Go through the entries below. Copy each line in which "Indonesia" appears.
*** Block opens ***
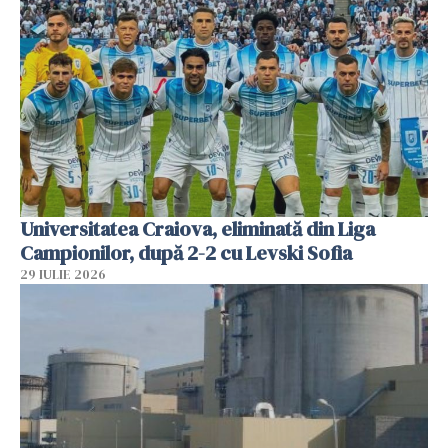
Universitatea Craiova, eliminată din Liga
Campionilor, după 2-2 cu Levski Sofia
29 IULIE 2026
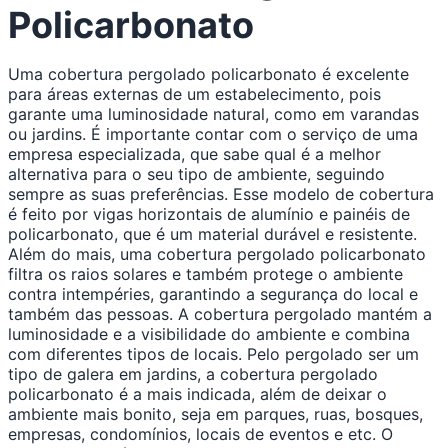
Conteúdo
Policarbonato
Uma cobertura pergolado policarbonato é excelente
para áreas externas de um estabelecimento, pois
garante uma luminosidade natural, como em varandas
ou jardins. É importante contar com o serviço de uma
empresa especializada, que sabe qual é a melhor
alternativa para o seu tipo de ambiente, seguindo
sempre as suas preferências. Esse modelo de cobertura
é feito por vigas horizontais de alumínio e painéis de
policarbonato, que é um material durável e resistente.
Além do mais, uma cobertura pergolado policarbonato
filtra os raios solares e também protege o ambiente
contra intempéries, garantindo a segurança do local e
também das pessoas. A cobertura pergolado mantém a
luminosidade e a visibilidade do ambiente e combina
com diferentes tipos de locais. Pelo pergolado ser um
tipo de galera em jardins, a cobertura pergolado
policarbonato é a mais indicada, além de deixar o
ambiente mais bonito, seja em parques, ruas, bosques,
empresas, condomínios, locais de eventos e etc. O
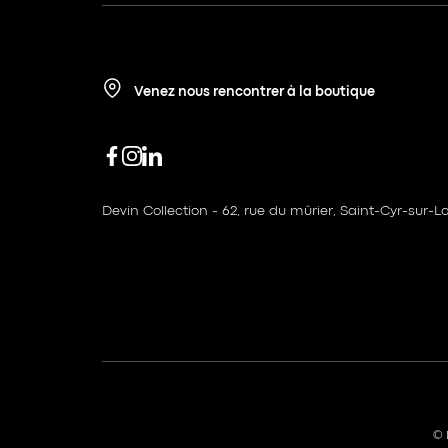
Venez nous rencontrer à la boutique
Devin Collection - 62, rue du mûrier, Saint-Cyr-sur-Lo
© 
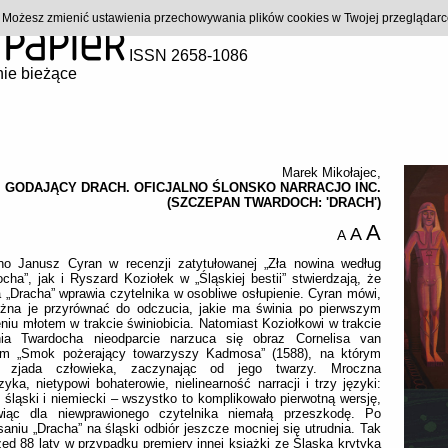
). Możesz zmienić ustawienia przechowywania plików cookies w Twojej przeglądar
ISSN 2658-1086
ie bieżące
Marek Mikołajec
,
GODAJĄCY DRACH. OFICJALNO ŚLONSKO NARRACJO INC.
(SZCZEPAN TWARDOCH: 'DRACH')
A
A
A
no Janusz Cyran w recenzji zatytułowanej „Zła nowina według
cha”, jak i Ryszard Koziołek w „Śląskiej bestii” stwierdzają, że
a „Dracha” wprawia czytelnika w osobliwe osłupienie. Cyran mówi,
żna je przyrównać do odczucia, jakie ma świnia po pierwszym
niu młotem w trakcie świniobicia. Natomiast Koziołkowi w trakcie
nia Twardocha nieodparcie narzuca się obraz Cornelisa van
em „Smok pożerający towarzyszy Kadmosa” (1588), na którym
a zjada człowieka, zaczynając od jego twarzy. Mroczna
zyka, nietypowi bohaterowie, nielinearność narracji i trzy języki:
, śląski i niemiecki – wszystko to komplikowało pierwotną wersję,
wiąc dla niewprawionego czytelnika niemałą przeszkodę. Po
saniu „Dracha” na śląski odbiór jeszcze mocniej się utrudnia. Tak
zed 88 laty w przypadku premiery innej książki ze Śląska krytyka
*** Block closes ***
*** Block opens ***
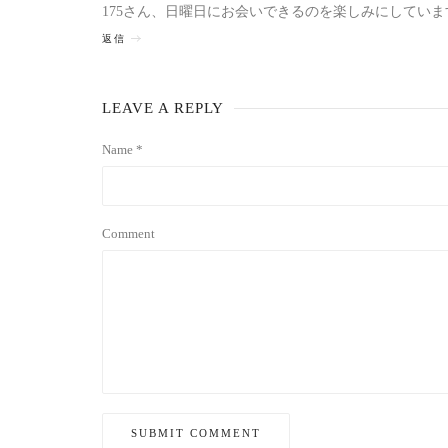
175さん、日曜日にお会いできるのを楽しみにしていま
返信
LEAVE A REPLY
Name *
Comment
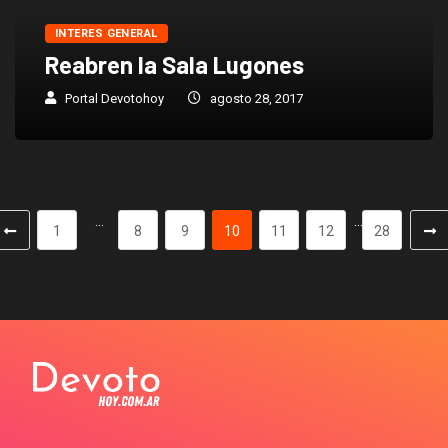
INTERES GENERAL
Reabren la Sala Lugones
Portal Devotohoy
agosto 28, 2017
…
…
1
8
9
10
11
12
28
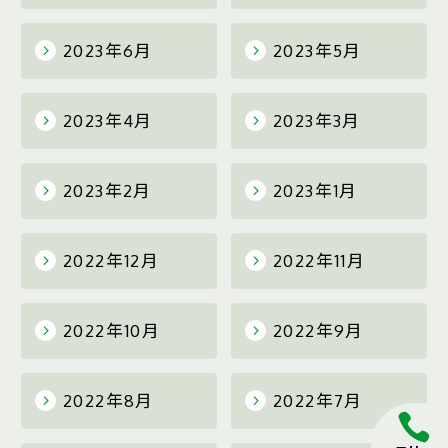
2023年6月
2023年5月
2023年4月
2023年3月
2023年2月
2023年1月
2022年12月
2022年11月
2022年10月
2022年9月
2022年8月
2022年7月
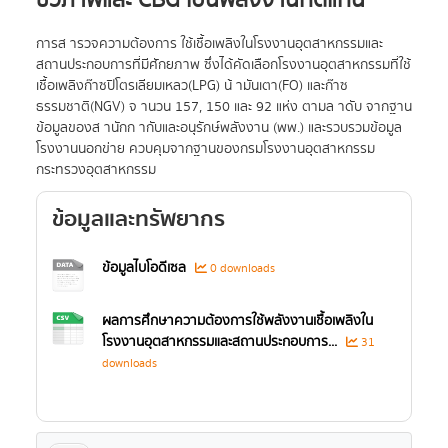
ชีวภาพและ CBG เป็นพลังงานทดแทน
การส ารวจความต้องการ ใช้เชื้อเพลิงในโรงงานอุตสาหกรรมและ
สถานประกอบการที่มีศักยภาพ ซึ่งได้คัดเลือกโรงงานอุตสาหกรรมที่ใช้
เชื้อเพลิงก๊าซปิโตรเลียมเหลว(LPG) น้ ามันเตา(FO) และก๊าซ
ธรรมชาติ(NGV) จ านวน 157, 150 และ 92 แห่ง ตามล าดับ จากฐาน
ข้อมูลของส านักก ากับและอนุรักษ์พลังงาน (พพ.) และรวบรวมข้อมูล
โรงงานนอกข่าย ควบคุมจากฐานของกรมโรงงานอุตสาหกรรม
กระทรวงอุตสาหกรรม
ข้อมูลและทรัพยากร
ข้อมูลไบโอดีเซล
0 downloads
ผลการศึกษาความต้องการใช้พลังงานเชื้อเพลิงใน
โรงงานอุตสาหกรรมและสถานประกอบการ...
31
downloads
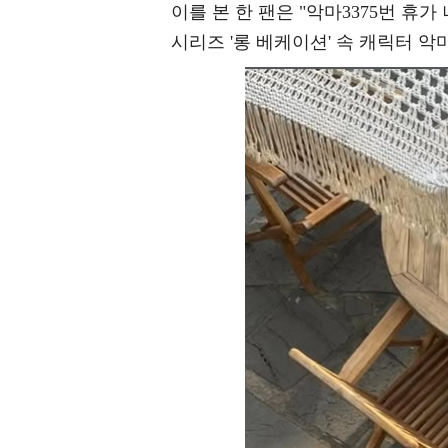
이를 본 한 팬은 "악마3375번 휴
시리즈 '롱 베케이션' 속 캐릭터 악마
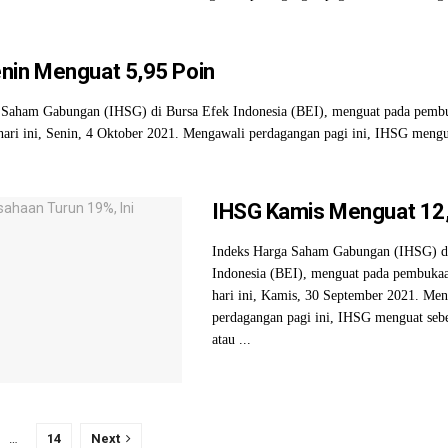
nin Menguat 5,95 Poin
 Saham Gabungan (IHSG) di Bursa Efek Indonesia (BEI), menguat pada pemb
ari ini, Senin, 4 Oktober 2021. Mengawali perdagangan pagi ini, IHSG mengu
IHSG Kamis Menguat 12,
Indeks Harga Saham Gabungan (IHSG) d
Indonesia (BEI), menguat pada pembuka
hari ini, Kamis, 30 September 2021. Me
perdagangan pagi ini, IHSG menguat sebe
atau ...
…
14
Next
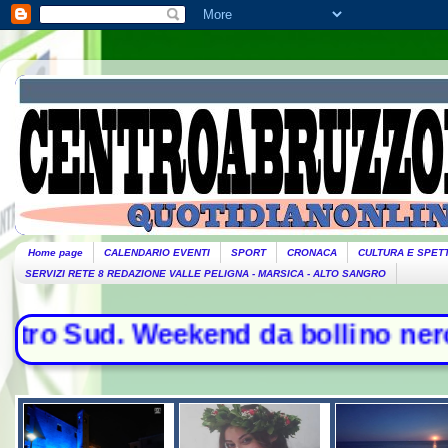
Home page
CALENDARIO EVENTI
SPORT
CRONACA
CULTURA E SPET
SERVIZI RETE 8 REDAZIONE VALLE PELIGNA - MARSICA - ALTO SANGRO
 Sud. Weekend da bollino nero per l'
*** Block closes ***
* [PROBLEM SOLUTION]:
 Saham Gabungan (IHSG) di Bursa Efek Indonesia (BEI), menguat pada pemb
Indonesia (BEI), menguat pada pembuka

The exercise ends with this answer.